Sound source segregation of multiple concurrent talkers via Short-Time Target Cancellation
Cantu, Marcos Antonio
MetadataShow full item record
The Short-Time Target Cancellation (STTC) algorithm, developed as part of this dissertation research, is a “Cocktail Party Problem” processor that can boost speech intelligibility for a target talker from a specified “look” direction, while suppressing the intelligibility of competing talkers. The algorithm holds promise for both automatic speech recognition and assistive listening device applications. The STTC algorithm operates on a frame-by-frame basis, leverages the computational efficiency of the Fast Fourier Transform (FFT), and is designed to run in real time. Notably, performance in objective measures of speech intelligibility and sound source segregation is comparable to that of the Ideal Binary Mask (IBM) and Ideal Ratio Mask (IRM).

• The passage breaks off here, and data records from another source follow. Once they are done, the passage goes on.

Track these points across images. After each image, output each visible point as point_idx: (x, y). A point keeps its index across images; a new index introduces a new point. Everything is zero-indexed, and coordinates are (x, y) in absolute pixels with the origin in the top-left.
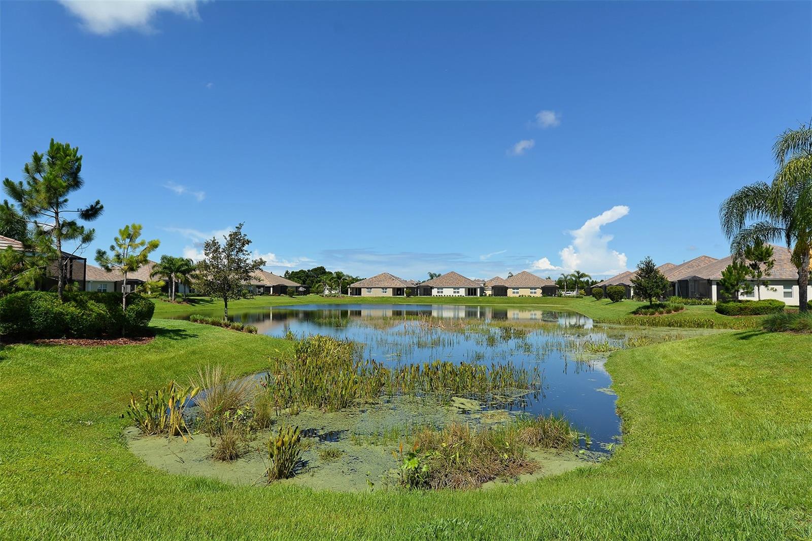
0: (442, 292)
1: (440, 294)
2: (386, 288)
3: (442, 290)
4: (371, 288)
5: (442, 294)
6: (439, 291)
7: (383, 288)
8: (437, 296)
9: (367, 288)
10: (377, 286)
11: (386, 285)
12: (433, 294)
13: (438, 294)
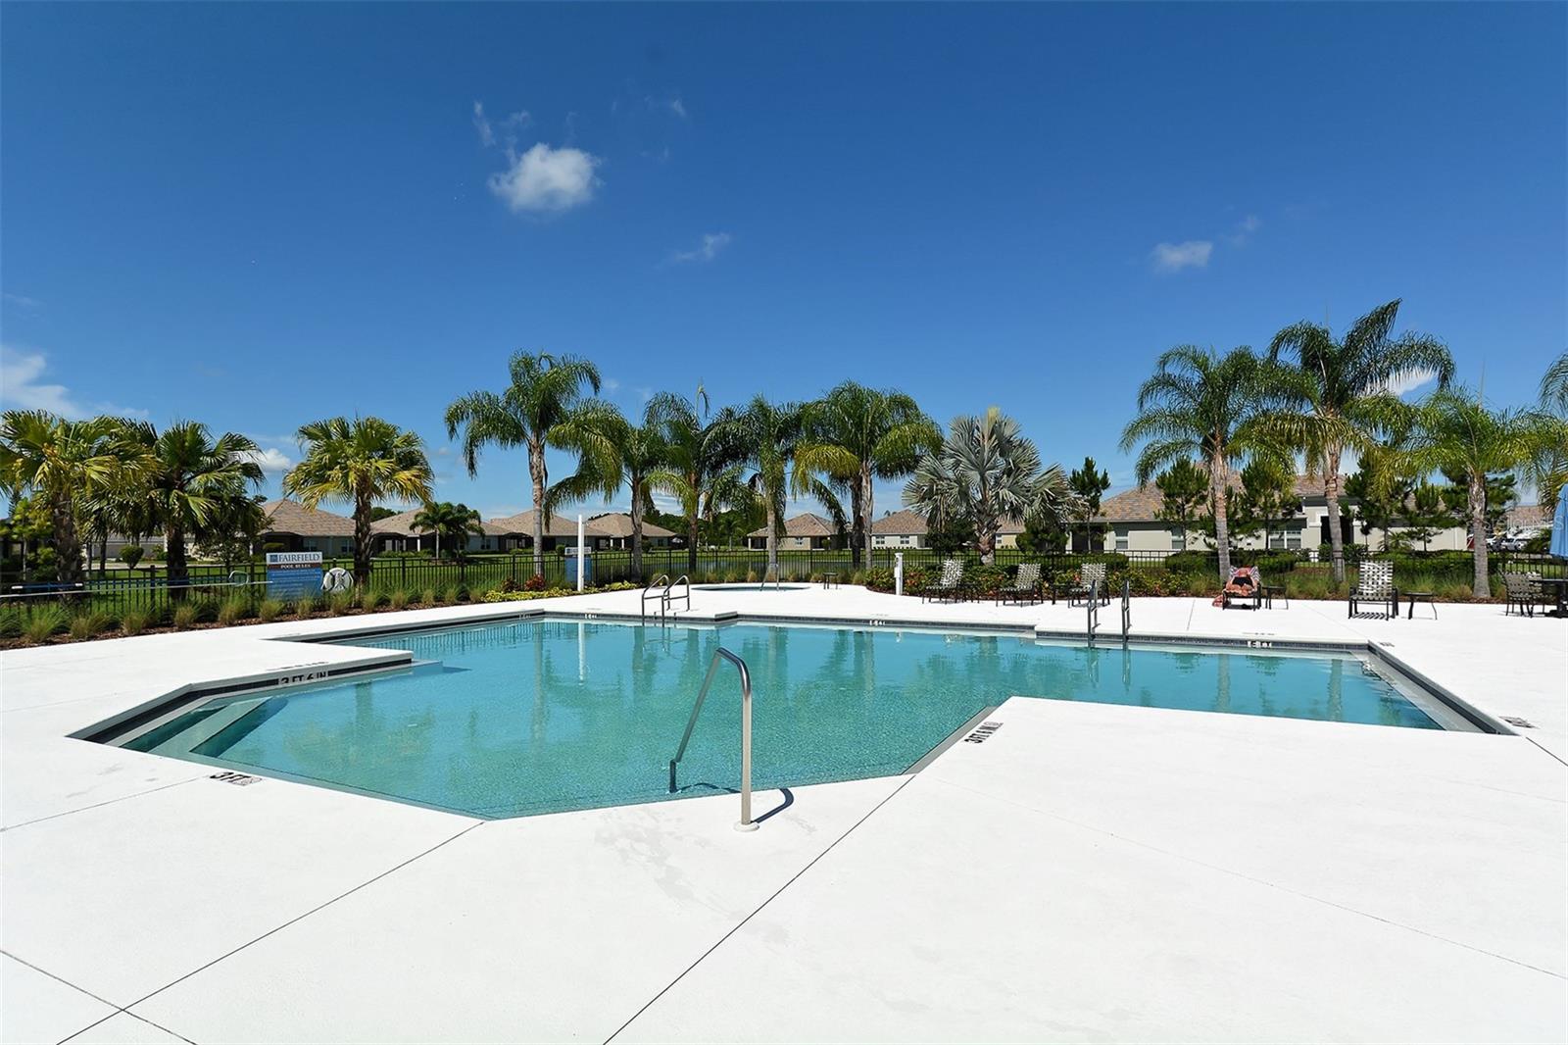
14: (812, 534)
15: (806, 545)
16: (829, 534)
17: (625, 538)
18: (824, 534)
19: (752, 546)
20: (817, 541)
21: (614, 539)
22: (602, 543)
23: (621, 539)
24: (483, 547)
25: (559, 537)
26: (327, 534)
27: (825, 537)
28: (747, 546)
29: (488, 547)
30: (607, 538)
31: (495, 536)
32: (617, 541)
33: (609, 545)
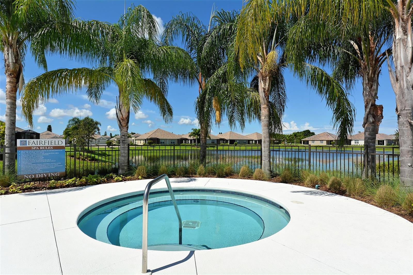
0: (358, 143)
1: (357, 144)
2: (323, 141)
3: (358, 142)
4: (314, 141)
5: (358, 144)
6: (356, 142)
7: (321, 141)
8: (354, 145)
9: (312, 141)
10: (317, 139)
11: (323, 139)
12: (352, 144)
13: (355, 144)
14: (327, 139)
15: (325, 143)
16: (334, 139)
17: (258, 140)
18: (332, 139)
19: (303, 144)
20: (329, 142)
21: (255, 141)
22: (251, 142)
23: (257, 141)
24: (212, 143)
25: (236, 140)
26: (167, 138)
27: (332, 141)
28: (301, 143)
29: (214, 143)
30: (252, 140)
31: (216, 139)
32: (256, 141)
33: (253, 143)
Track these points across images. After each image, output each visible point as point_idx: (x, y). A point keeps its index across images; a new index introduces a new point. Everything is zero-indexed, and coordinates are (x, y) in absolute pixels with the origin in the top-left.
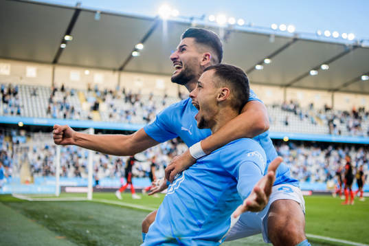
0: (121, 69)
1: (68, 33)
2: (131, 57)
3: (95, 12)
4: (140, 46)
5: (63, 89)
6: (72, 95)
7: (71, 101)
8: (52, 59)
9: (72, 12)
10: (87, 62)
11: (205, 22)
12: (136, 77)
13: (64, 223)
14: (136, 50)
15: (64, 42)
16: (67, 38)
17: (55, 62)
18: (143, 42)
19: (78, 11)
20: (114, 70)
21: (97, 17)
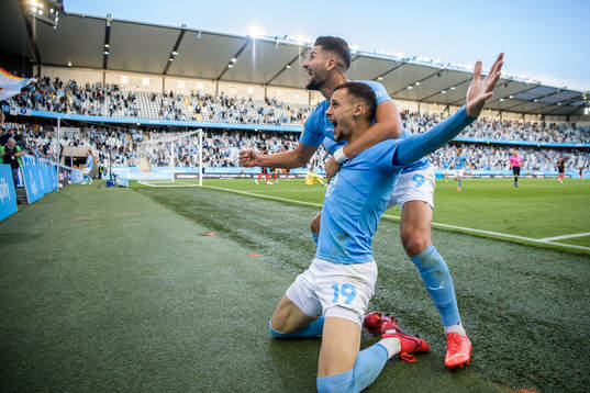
0: (218, 79)
1: (175, 49)
2: (227, 68)
3: (197, 32)
4: (234, 60)
5: (171, 95)
6: (179, 100)
7: (178, 105)
8: (162, 71)
9: (179, 32)
10: (191, 74)
11: (287, 41)
12: (230, 85)
13: (188, 209)
14: (231, 63)
15: (172, 57)
16: (174, 53)
17: (165, 73)
18: (236, 57)
19: (183, 31)
20: (213, 80)
21: (199, 36)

Because the STTC algorithm computes a time-frequency mask that can be applied independently to both the left and right signals, binaural cues for spatial hearing, including Interaural Time Differences (ITDs), Interaural Level Differences (ILDs) and spectral cues, can be preserved in potential hearing aid applications. A minimalist design for a proposed STTC Assistive Listening Device (ALD), consisting of six microphones embedded in the frame of a pair of eyeglasses, is presented and evaluated using virtual room acoustics and both objective and behavioral measures. The results suggest that the proposed STTC ALD can provide a significant speech intelligibility benefit in complex auditory scenes comprised of multiple spatially separated talkers.